Washington delays payroll tax for residents' long-term care benefit

Washington's first-in-the-nation law creating long-term care benefits for residents who pay into a state fund won't start payroll deductions until 2023 after a retooling this year, according to Kaiser Health News.

The WA Cares program was signed into law in 2019 and was set to begin collecting money in January via a mandatory payroll tax on workers, according to the report. The collection date was delayed after state lawmakers made adjustments to the program.

Benefits will be available starting in July 2026, according to the program's website.

Washington workers will pay up to 58 cents per $100 earned into the program, according to its website. Those eligible can receive benefits of up to $36,500 over their lifetime.

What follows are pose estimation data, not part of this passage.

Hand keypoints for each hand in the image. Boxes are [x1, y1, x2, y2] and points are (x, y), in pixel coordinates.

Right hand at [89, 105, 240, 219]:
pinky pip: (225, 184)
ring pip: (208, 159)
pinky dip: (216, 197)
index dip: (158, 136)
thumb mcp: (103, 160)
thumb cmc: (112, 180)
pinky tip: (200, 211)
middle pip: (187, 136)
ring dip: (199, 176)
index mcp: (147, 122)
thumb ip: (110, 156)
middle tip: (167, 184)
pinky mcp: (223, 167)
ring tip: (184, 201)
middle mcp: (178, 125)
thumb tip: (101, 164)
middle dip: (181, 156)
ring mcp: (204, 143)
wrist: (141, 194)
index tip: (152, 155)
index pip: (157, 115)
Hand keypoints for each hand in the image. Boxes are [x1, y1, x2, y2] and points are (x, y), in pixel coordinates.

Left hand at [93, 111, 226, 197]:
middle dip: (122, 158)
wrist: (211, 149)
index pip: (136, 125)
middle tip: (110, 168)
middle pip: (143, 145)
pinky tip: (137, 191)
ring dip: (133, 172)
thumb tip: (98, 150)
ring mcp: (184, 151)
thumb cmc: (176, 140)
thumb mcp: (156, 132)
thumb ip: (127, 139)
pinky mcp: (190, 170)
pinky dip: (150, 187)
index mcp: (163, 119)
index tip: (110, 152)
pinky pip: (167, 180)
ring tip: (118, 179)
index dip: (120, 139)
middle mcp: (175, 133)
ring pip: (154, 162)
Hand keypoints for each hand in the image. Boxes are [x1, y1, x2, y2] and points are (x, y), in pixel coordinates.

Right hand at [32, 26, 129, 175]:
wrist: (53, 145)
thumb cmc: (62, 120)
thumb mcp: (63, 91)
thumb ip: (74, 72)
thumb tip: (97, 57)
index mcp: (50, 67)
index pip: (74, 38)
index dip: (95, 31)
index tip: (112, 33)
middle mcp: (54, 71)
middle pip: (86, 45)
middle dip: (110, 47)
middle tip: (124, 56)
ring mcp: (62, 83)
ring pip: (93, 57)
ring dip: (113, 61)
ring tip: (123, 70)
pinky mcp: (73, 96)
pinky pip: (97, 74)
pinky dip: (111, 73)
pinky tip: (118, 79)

Workers can get an exemption if they had private long-term care insurance, according to Kaiser Health News. Because the deductions aren't capped based on income, wealthier people may be better off with private long-term insurance, according to the report.

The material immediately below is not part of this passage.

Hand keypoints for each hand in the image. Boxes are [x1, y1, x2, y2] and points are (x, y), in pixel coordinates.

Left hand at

About 473,000 workers have taken the one-time offer to opt out of the program, according to the report.

Some people have criticized the program because they would be required to pay into it without being able to receive benefits, according to the report. The state legislature made changes this year that allow more groups to opt out. That includes workers who live out of state, workers on nonimmigrant visas and military spouses. Veterans with a 70 percent or higher service-connected disability can also opt out.

An additional 264,000 people from those groups may be eligible to opt out, according to the report.